A minister of the sanctuary,' says my text. Now the word employed here for minister,' and which I have ventured variously to translate servant, means one who discharges some public official act of service either to God or man, and it is especially, though by no means exclusively, employed in reference to the service of a ministering priest.
The allusion in the second portion of my text is plainly enough to the ritual of the great day of atonement, on which the high priest once a year went into the holy place; and there, in the presence of God throned between the cherubim, made atonement for the sins of the people, by the offering of the blood of the sacrifice. Thus, says our writer, that throned and sovereign Man who, in token of His accomplished work, and in the participation of deity, sits hard by the throne of God, is yet ministering at one and the same time within the veil, and presenting the might of His own sacrifice.
Put away the metaphor and we just come to this, a truth which is far too little dwelt upon in this generation, that the work which Jesus Christ accomplished on the Cross, all sufficient and eternal as it was in the range and duration of its efficacy, is not all His work. The past, glorious as it is, needs to be supplemented by the present, no less wonderful and glorious, in which Jesus Christ within the veil, in manners all unknown to us, by His presence there in the power of the sacrifice that He has made, brings down upon men the blessings that flow from that sacrifice. It is not enough that the offering should be made. The deep teaching, the whole reasonableness of which it does not belong to us here and now to apprehend, but which faith will gladly grasp as a fact, though reason may not be able to answer the question of the why or how, tells us that the interceding Christ must necessarily take up the work of the suffering Christ. Dear brethren, our salvation is not so secured by the death upon the Cross as to make needless the life beside the throne. Jesus that died is the Christ' that is risen again, who is even at the right hand of God, who also maketh intercession for us.'
But, beyond that, may I remind you that my text, though not in its direct bearing, yet in its implication, suggests to us other ways in which the rest of Christ is full of activity. I am among you as He that serveth' is true for the heavenly glory of the exalted Lord quite as much as for the lowly humiliation of His life upon earth. And no more really did He stoop to serve when, laying aside His garments, He girded Himself with the towel, and wiped the disciples' feet, than He does to-day when, having resumed the garments of His glorious divinity, and having seated Himself in His place of authority above us, He comes forth, according to the wonderful condescension of His own parable, to serve His servants who have entered into rest, and those also who still toil. The glorified Christ is a ministering Christ. In us, on us, for us He works, in all the activities of His exalted repose, as truly and more mightily than He did when here He helped the weaknesses and healed the sicknesses, and soothed the sorrows and supplied the wants, and washed the feet, of a handful of poor men.
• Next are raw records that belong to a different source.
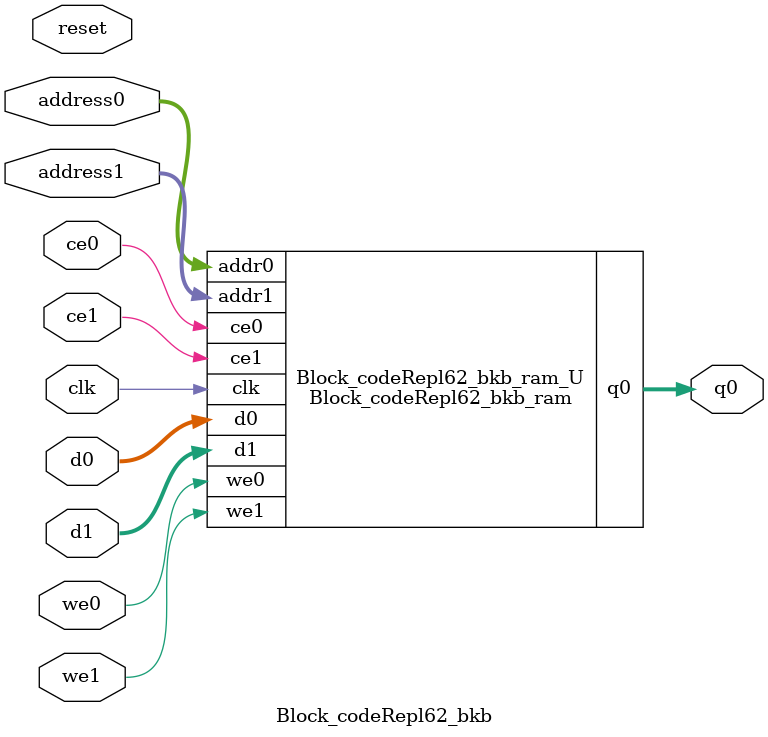
<source format=v>
`timescale 1 ns / 1 ps
module Block_codeRepl62_bkb_ram (addr0, ce0, d0, we0, q0, addr1, ce1, d1, we1,  clk);

parameter DWIDTH = 16;
parameter AWIDTH = 9;
parameter MEM_SIZE = 512;

input[AWIDTH-1:0] addr0;
input ce0;
input[DWIDTH-1:0] d0;
input we0;
output reg[DWIDTH-1:0] q0;
input[AWIDTH-1:0] addr1;
input ce1;
input[DWIDTH-1:0] d1;
input we1;
input clk;

(* ram_style = "block" *)reg [DWIDTH-1:0] ram[0:MEM_SIZE-1];




always @(posedge clk)  
begin 
    if (ce0) begin
        if (we0) 
            ram[addr0] <= d0; 
        q0 <= ram[addr0];
    end
end


always @(posedge clk)  
begin 
    if (ce1) begin
        if (we1) 
            ram[addr1] <= d1; 
    end
end


endmodule

`timescale 1 ns / 1 ps
module Block_codeRepl62_bkb(
    reset,
    clk,
    address0,
    ce0,
    we0,
    d0,
    q0,
    address1,
    ce1,
    we1,
    d1);

parameter DataWidth = 32'd16;
parameter AddressRange = 32'd512;
parameter AddressWidth = 32'd9;
input reset;
input clk;
input[AddressWidth - 1:0] address0;
input ce0;
input we0;
input[DataWidth - 1:0] d0;
output[DataWidth - 1:0] q0;
input[AddressWidth - 1:0] address1;
input ce1;
input we1;
input[DataWidth - 1:0] d1;



Block_codeRepl62_bkb_ram Block_codeRepl62_bkb_ram_U(
    .clk( clk ),
    .addr0( address0 ),
    .ce0( ce0 ),
    .we0( we0 ),
    .d0( d0 ),
    .q0( q0 ),
    .addr1( address1 ),
    .ce1( ce1 ),
    .we1( we1 ),
    .d1( d1 ));

endmodule


</source>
He has gone up on high, but in His rest He works. He is on the throne, but in His royalty He serves. He is absent from us, but His power is with us. The world's salvation was accomplished when He cried, It is finished'! But My Father worketh hitherto, and I work,' and they who saw Him ascend into the heavens, and longingly followed the diminishing form as it moved slowly upward, with hands extended in benediction, as they turned away, when there was nothing more to be seen but the cloud, went everywhere, the Lord working with them, and confirming the word with signs following.'
So then, let us ever hold fast, inextricably braided together, the rest and the activity, the royalty and the service, of the glorified Son of Man.